TASKS TO COMPLETE.
A - Filter the rows below and copy out every line that contains the word "button", treating uppercase and lowercase as distinct.
B - Carry on the code review guidance below from the point at which it stops.

EXCERPT TO READ.
━━━━━━━━━━━━━━━━━━━━━━━━━━━━━━

Deepen Context When the Diff Is Not Enough
A diff alone can be misleading. Before making a suggestion, verify you have enough context to be confident it is correct. If you are unsure, read more of the repo first. Common situations that require additional context:
- •Caller/callee relationships — A function signature change may look wrong until you see how it is called. Search for usages before flagging.
- •Shared types and interfaces — New or modified types may conform to a pattern defined elsewhere. Read the type definitions and related files.
- •Project conventions — Naming, error handling, or architectural patterns may differ from common defaults. Check neighboring files and modules for precedent.
- •Deleted or moved code — Code that appears missing from the diff may have been relocated. Search the repo before reporting dead code or missing logic.
- •Configuration and environment — Behavior may depend on config files, environment variables, or feature flags not visible in the diff.
Rule: Do not suggest a change based on assumptions the diff cannot confirm. Read the surrounding code first. A wrong suggestion is worse than no suggestion.
Review Checklist
Evaluate each category. Skip categories not applicable to the change.
Critical (Bugs & Security)
- •Logic errors, off-by-one, null/undefined access, race conditions
- •Unhandled errors or exceptions
- •Security: injection, auth bypass, secrets in code, unsafe deserialization
- •Data loss or corruption risks
- •Breaking changes to public APIs
Design & Architecture
- •Single Responsibility violations
- •Tight coupling, poor separation of concerns
- •Missing abstractions or over-abstraction
- •Inconsistent patterns vs. rest of codebase
- •Poor API design (confusing signatures, leaky abstractions)
Code Quality
- •Duplicated code (DRY violations)
- •Dead code or unreachable branches
- •Overly complex logic (high cyclomatic complexity)
- •Magic numbers/strings without constants
- •Poor naming (unclear, misleading, inconsistent)
Style & Consistency
- •Deviations from project style guide
- •Inconsistent formatting, indentation, spacing
- •Inconsistent naming conventions
- •Import organization
Performance
- •Unnecessary allocations or copies
- •N+1 queries, missing indexes
- •Inefficient algorithms for data size
- •Missing caching opportunities
- •Blocking operations in async contexts
Testing
- •Missing tests for new functionality
- •Untested edge cases
- •Brittle tests (implementation-coupled)

━━━━━━━━━━━━━━━━━━━━━━━━━━━━━━

PROVIDED RECORDS.

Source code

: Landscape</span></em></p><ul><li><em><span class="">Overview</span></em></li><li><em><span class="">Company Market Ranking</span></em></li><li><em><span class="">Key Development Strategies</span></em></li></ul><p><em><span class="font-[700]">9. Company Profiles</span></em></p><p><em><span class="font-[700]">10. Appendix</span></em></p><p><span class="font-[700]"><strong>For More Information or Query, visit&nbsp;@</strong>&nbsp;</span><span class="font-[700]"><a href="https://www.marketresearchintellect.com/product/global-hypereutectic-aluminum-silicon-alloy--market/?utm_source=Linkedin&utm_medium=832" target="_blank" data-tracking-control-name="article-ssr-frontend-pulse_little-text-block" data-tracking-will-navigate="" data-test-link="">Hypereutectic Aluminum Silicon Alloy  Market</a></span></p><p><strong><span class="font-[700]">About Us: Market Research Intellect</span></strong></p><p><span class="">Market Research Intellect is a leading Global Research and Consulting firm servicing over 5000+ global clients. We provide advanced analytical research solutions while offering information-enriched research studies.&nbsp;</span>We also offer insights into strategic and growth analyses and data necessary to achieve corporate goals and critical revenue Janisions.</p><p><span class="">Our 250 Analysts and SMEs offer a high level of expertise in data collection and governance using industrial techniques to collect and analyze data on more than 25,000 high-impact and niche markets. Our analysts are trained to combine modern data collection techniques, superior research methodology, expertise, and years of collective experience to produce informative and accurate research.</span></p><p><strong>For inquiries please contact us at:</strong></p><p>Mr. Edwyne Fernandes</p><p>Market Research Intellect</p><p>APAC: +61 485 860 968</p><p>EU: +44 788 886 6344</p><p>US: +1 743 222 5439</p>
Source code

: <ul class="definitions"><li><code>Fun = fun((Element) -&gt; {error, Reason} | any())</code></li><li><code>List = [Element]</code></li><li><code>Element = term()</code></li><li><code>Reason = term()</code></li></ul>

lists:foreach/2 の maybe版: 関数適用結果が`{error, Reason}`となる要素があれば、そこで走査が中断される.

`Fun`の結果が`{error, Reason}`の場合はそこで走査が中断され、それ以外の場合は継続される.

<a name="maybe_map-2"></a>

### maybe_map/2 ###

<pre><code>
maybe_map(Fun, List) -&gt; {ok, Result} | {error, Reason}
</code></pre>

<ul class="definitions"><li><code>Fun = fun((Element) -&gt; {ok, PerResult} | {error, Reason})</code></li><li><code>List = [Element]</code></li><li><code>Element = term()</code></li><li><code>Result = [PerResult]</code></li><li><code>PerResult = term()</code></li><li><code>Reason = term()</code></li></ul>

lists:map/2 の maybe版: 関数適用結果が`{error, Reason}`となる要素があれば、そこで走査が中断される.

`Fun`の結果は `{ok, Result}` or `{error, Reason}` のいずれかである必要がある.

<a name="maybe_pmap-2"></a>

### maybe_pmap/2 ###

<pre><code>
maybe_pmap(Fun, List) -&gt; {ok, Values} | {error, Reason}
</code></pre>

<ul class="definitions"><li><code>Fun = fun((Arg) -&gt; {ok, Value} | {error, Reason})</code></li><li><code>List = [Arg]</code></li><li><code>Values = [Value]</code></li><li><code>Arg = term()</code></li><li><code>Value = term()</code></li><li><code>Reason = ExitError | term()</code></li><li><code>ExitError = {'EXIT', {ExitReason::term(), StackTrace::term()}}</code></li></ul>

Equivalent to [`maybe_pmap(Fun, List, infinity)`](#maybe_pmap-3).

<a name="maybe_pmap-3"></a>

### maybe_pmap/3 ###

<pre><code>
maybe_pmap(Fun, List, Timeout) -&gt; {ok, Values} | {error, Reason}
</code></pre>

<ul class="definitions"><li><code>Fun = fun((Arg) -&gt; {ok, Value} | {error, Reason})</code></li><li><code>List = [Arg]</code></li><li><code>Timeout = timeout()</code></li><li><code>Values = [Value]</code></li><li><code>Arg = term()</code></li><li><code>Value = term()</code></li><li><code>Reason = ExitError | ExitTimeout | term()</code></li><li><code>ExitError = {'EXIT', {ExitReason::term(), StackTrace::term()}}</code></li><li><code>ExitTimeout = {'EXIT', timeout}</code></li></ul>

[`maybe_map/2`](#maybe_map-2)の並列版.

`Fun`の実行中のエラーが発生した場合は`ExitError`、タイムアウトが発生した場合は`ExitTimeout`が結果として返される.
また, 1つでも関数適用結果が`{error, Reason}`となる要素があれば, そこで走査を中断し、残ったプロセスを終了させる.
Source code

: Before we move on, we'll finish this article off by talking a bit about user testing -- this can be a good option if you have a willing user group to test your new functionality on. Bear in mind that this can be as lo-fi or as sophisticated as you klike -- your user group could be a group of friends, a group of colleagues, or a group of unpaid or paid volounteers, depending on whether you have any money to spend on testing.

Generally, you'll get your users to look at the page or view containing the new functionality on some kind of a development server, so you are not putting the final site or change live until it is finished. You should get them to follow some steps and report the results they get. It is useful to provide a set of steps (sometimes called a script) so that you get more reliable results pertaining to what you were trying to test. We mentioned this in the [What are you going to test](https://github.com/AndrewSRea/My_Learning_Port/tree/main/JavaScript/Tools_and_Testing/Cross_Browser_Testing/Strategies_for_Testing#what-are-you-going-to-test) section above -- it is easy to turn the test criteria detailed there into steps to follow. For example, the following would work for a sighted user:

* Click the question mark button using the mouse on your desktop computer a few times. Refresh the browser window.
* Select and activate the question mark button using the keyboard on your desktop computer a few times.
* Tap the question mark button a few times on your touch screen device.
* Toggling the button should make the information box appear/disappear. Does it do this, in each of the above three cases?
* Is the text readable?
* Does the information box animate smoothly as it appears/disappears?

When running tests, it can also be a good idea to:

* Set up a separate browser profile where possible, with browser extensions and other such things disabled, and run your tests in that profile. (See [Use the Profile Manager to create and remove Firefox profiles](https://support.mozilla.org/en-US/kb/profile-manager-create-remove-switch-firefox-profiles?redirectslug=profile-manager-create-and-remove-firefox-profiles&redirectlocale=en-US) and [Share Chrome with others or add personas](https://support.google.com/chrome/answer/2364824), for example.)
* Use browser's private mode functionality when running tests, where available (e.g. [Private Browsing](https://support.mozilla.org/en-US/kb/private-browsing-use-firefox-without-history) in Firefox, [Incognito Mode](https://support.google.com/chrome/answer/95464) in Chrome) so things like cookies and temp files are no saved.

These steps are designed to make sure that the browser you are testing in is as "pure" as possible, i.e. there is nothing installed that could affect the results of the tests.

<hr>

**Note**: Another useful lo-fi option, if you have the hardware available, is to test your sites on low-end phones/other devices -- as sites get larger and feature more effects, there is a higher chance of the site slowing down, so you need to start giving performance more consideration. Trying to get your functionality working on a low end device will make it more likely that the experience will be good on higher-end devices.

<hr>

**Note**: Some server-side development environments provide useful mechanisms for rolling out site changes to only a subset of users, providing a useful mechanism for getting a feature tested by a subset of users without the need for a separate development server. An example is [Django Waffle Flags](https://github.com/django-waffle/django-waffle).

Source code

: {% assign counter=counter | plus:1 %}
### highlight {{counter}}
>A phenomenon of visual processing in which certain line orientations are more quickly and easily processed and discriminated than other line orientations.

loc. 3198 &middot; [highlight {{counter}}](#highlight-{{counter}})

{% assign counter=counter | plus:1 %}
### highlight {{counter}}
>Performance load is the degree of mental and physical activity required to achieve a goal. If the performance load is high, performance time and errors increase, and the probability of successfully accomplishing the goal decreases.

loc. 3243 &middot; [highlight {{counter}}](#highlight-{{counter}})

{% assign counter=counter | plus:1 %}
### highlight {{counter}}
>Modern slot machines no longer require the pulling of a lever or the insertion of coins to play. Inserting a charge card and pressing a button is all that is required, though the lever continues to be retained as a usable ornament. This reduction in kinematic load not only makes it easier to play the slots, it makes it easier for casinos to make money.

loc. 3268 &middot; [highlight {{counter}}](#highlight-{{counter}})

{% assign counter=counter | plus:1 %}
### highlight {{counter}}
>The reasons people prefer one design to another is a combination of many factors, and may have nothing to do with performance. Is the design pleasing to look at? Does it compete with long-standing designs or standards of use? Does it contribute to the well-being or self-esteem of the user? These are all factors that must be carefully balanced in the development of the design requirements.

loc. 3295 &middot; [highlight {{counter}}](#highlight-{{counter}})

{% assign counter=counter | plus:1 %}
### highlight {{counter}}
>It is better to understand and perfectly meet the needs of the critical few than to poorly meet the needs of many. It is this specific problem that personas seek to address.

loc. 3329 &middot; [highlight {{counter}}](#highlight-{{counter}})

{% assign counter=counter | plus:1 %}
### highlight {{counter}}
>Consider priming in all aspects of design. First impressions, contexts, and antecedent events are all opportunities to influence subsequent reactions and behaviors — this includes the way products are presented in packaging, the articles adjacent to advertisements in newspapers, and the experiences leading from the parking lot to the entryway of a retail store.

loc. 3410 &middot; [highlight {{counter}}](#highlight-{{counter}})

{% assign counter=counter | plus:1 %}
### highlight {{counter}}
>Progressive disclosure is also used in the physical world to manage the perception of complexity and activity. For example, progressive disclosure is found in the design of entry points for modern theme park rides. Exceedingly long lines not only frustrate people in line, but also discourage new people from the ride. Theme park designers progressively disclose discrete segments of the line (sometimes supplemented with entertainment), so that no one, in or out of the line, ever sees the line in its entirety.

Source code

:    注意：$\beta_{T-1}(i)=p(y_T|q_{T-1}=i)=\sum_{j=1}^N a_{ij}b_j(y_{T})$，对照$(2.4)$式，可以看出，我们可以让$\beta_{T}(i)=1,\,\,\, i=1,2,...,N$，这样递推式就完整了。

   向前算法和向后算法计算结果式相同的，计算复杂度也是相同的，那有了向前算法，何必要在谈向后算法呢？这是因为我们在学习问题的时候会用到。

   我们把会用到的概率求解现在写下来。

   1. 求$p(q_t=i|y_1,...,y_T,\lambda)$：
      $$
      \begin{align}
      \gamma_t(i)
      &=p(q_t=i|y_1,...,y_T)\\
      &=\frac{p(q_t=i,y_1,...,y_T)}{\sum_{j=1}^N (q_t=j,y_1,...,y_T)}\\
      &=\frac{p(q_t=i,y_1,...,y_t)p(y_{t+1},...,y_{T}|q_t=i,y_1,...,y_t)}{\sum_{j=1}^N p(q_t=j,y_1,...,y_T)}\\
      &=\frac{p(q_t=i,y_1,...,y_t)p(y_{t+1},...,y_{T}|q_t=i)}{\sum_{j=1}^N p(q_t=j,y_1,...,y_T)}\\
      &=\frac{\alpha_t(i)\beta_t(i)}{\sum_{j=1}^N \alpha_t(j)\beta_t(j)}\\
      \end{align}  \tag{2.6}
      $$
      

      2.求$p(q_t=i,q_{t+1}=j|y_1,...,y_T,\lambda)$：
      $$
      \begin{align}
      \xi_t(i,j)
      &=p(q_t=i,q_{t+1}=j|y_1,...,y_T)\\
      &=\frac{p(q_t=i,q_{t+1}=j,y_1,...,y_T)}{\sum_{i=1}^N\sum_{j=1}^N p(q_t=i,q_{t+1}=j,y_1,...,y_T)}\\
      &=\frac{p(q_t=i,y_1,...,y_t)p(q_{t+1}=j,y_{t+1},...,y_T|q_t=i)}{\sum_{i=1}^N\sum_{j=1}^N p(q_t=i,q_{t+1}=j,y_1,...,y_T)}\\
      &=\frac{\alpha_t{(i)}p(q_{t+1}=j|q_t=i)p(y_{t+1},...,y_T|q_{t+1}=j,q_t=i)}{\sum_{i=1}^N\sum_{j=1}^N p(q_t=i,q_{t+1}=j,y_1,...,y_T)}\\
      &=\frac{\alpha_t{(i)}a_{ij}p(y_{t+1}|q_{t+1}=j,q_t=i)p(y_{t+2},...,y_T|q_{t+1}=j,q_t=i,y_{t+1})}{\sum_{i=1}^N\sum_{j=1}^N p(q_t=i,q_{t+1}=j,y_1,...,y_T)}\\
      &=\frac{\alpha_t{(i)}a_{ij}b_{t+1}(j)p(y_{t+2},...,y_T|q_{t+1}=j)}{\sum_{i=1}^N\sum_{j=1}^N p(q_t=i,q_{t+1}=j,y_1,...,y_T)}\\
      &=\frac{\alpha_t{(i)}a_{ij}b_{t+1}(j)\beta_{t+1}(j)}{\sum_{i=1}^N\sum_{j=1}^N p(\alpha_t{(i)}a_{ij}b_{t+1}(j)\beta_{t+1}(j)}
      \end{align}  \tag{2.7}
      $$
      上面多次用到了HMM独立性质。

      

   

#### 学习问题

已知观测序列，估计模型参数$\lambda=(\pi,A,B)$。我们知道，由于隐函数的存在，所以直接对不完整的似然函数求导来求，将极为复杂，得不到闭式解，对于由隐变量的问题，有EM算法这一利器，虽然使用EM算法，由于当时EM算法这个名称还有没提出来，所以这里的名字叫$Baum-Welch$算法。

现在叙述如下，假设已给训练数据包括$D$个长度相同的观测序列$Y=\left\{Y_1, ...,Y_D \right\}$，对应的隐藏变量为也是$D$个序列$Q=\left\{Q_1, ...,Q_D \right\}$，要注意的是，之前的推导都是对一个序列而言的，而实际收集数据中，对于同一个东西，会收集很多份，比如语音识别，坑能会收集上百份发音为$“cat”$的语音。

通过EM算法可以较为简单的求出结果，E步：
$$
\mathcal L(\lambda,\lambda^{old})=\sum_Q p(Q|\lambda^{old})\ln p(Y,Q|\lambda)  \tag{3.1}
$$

━━━━━━━━━━━━━━━━━━━━━━━━━━━━━━

PER-TASK ANSWERS.
A -
* Click the question mark button using the mouse on your desktop computer a few times. Refresh the browser window.
* Select and activate the question mark button using the keyboard on your desktop computer a few times.
* Tap the question mark button a few times on your touch screen device.
* Toggling the button should make the information box appear/disappear. Does it do this, in each of the above three cases?
>Modern slot machines no longer require the pulling of a lever or the insertion of coins to play. Inserting a charge card and pressing a button is all that is required, though the lever continues to be retained as a usable ornament. This reduction in kinematic load not only makes it easier to play the slots, it makes it easier for casinos to make money.

B -
- •Missing error case coverage
Documentation
- •Missing/outdated doc comments on public APIs
- •Complex logic without explanatory comments
- •Misleading comments
Output Format
Return a numbered list prioritized by severity. For each issue:
### N. [SEVERITY] Category: Brief Title **Location:** `file.ts:42` or `file.ts:42-50` **Issue:** Clear description of the problem. **Why it matters:** Impact on correctness, maintainability, security, or performance. **Suggestion:** - For small fixes, provide the replacement code in a fenced block - For larger refactors, describe the change clearly enough to prompt another AI [Code block if applicable]
Number suggestions sequentially starting from 1 across all severity groups.
Severity levels:
- •🔴 CRITICAL — Bugs, security issues, data loss risks. Must fix.
- •🟠 MAJOR — Design flaws, significant maintainability issues. Should fix.
- •🟡 MINOR — Style inconsistencies, small improvements. Nice to fix.
- •🔵 NIT — Pedantic suggestions, personal preference. Optional.
Example Output
See references/example-review.md for a complete example review.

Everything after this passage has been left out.